Not all cannabis and cannabis derived products are analyzed the same manner. Yes, the method on the analytical instrument can be similar (or the same), but the preparation can and will vary product-to-product. For the DCC to best implement standard methods in cannabinoid potency, they must also prescribe a full Standard Operating Procedure (SOP) that outlines homogenization, preparation of various matrices, and instrument analysis.

Moreover, and something those in the industry do not want to hear, standard methods may slow down final Compliance turn-around-times. In 2020, AOAC INTERNATIONAL’s Cannabis Analytical Science Program (CASP) released the first standard method for cannabinoid analysis and have since released other cannabis and cannabis product specific methodologies. While this step of standardization is great for the industry, cannabis laboratory professionals agree that these methods are not always “production friendly” SOPs, requiring long run times and extensive preparation.

 

Conclusion

To bring consistency to cannabis testing in California, bills like SB-544 are a step in the right direction.

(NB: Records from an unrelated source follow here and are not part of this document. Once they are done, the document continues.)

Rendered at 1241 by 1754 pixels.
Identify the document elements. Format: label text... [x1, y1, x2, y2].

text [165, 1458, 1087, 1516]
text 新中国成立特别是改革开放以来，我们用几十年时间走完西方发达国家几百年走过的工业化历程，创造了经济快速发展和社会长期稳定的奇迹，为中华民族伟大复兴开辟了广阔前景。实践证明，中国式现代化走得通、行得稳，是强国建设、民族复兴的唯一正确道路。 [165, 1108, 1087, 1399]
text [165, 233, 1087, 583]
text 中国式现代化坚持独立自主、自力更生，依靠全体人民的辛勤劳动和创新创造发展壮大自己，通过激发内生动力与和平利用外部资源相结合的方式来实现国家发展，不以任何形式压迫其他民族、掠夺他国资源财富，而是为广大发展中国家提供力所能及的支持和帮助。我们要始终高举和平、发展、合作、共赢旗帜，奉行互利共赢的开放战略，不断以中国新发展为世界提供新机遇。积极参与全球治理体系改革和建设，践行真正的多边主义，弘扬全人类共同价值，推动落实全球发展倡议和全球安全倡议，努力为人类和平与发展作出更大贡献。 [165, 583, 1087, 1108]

Requiring standardized cannabinoid potency analysis could help bring parity to what is referred to as the wild west of cannabis. However, directing the DCC and the Department’s new reference lab to develop a standard method before setting up other priorities is short-sighted. Instead, the Department could develop inspection and enforcement guidelines as well as addressing the taxes that are crippling the industry and only promote the illicit market.